The Cardinal also noted that representatives of different faiths had come together to discuss the government’s assault on people of faith, resulting in 87 religious leaders signing a letter asking Prime Minister Trudeau’s government to drop the summer jobs pro-abortion, pro-transgenderism pledge.   

Cardinal Collins outlined a few strategies to deal with the troubling new government requirement. Among these are that Canadians can apply for summer job grants with a paper application and leave the attestation box blank with a note explaining why they can't in good conscience tick the box.

The Cardinal suggested that the government authorities who authored the attestation have misunderstood Canada’s Charter of Rights, and actually have it backward.

If they were to read the Charter of Rights, said Collins, they’d see two things: 

  1. “The very first fundamental right in the Charter of Rights is the freedom of conscience and religion.” 
  2. “The end of the Charter of Human Rights and Freedoms says ‘this applies to governments, not to individuals.’”  

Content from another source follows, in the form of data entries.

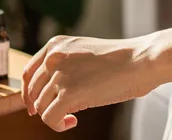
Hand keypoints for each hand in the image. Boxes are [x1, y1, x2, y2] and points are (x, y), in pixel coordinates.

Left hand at [21, 34, 158, 131]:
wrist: (142, 60)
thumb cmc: (122, 59)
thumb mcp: (85, 53)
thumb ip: (65, 64)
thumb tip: (51, 89)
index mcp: (56, 45)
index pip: (29, 72)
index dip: (29, 92)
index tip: (34, 105)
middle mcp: (54, 58)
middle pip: (34, 92)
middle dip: (42, 107)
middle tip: (58, 115)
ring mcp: (60, 76)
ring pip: (41, 107)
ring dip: (54, 116)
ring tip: (72, 117)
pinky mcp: (68, 95)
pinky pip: (50, 118)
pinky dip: (58, 125)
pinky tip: (73, 122)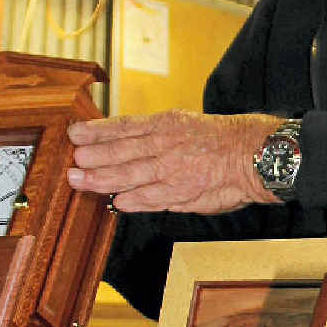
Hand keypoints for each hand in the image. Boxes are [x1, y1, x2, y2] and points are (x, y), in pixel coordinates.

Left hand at [67, 110, 283, 213]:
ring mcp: (172, 169)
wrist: (255, 154)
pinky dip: (133, 200)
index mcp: (167, 124)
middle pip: (120, 150)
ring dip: (101, 178)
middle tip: (70, 158)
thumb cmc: (225, 140)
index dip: (97, 130)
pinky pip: (151, 197)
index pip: (124, 126)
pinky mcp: (182, 192)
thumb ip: (159, 138)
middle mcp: (166, 144)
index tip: (75, 132)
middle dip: (92, 154)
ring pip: (129, 174)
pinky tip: (116, 202)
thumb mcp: (188, 125)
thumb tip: (130, 146)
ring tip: (79, 179)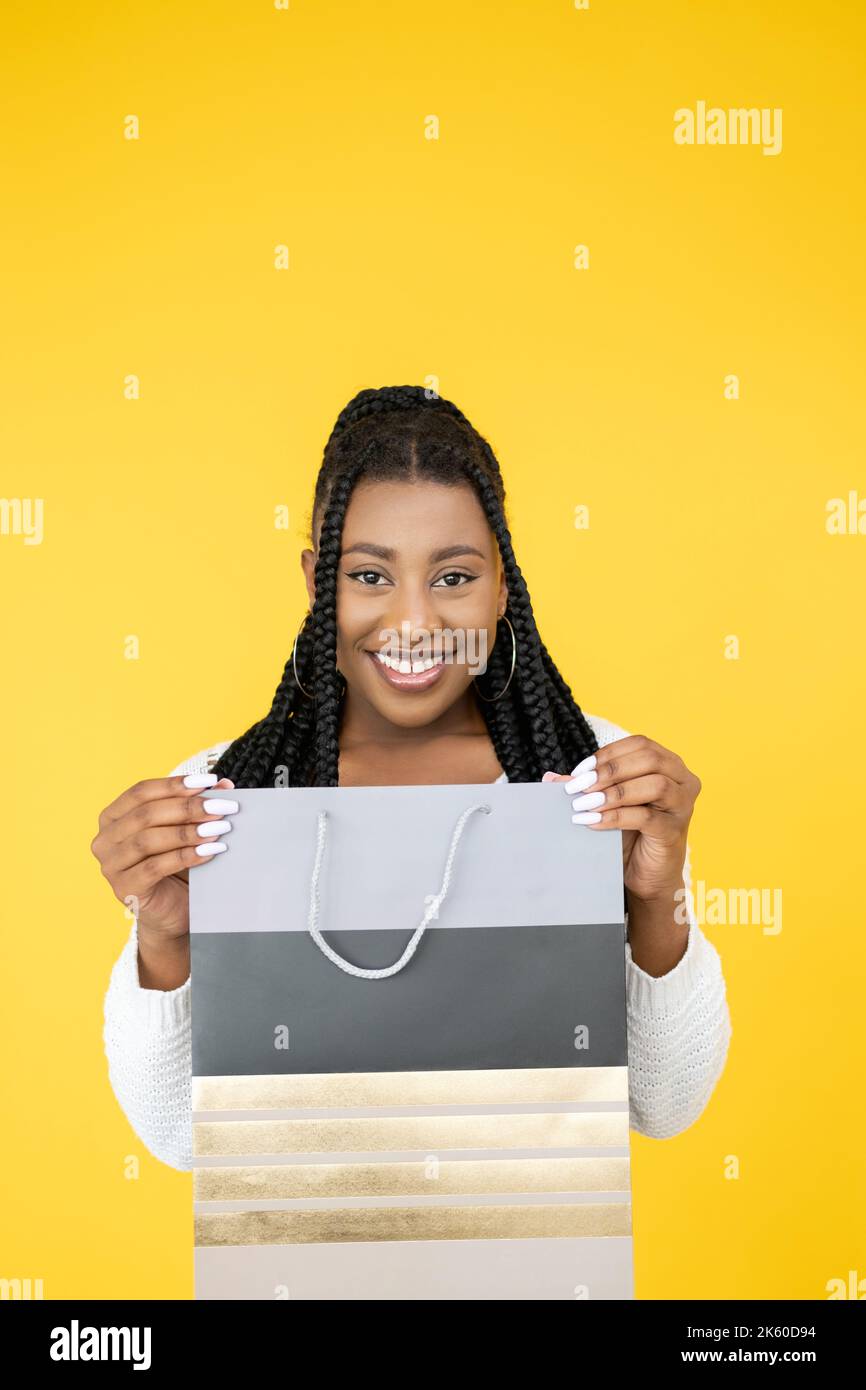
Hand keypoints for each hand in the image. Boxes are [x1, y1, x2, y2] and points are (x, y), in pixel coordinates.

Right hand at [90, 772, 237, 942]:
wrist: (174, 911)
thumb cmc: (177, 866)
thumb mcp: (186, 830)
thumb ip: (200, 806)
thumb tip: (224, 785)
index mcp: (113, 817)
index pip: (141, 792)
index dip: (175, 784)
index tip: (209, 782)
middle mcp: (105, 839)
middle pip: (146, 814)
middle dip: (188, 807)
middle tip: (222, 806)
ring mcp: (110, 866)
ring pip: (148, 840)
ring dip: (188, 831)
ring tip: (220, 827)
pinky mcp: (124, 889)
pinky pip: (154, 867)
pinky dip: (185, 856)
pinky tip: (210, 851)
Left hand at [541, 733, 700, 904]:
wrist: (646, 875)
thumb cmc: (630, 834)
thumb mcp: (607, 805)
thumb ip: (586, 788)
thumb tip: (550, 778)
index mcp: (670, 765)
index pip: (640, 744)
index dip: (608, 754)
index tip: (580, 771)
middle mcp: (683, 780)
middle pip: (649, 759)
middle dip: (610, 770)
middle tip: (578, 786)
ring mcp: (683, 806)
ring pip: (655, 785)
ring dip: (614, 793)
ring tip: (584, 804)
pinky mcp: (674, 831)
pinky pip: (646, 817)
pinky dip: (615, 817)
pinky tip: (592, 822)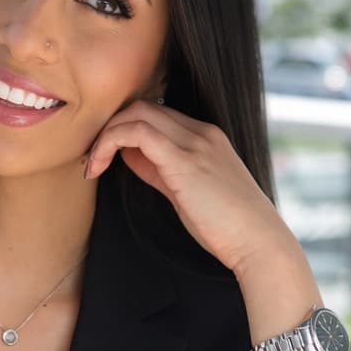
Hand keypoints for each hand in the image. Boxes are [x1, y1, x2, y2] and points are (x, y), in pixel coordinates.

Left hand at [84, 97, 292, 278]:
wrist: (259, 243)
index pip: (154, 115)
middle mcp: (201, 132)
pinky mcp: (184, 160)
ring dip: (105, 135)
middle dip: (109, 127)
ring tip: (92, 165)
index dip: (123, 130)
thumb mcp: (186, 192)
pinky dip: (110, 143)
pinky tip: (99, 167)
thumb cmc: (226, 227)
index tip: (104, 157)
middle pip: (142, 107)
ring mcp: (195, 143)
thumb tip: (127, 155)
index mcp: (205, 137)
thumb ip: (157, 170)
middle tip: (92, 158)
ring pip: (136, 113)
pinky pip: (137, 133)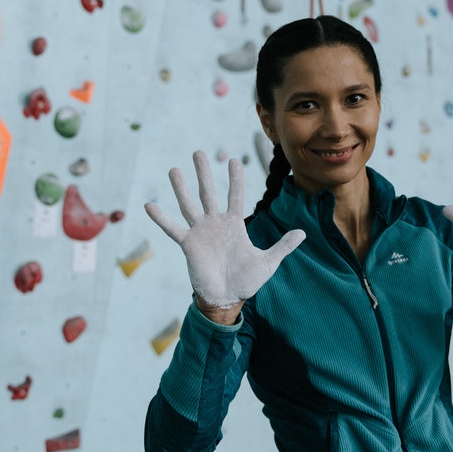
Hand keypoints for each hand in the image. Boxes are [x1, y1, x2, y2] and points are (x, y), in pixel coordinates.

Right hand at [145, 151, 304, 308]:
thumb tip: (303, 233)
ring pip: (189, 205)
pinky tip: (149, 205)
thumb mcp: (268, 262)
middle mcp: (215, 224)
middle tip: (198, 152)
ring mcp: (200, 233)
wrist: (227, 299)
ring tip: (174, 169)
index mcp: (234, 224)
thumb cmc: (247, 281)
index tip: (233, 161)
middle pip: (208, 193)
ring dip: (181, 188)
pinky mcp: (188, 245)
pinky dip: (161, 218)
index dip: (235, 179)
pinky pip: (172, 229)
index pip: (235, 196)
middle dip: (203, 173)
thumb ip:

“So it’s intended to protect citizens from being intimidated by the government against their conscience and their religion,” explained the Cardinal.  “It’s not intended to be used by the government to intimidate the citizens, which is the way the government is using it.”

“Before Mr. Trudeau became Prime Minister, he had a policy that you can’t even run as a candidate in his party without affirming all these beliefs which he feels are self-evident beliefs,” said Cardinal Collins.  

And now that policy has been carried into Trudeau’s method of governing.   

“Is this our country,” asked Cardinal Collins, “where you force people to pass an ideology test?”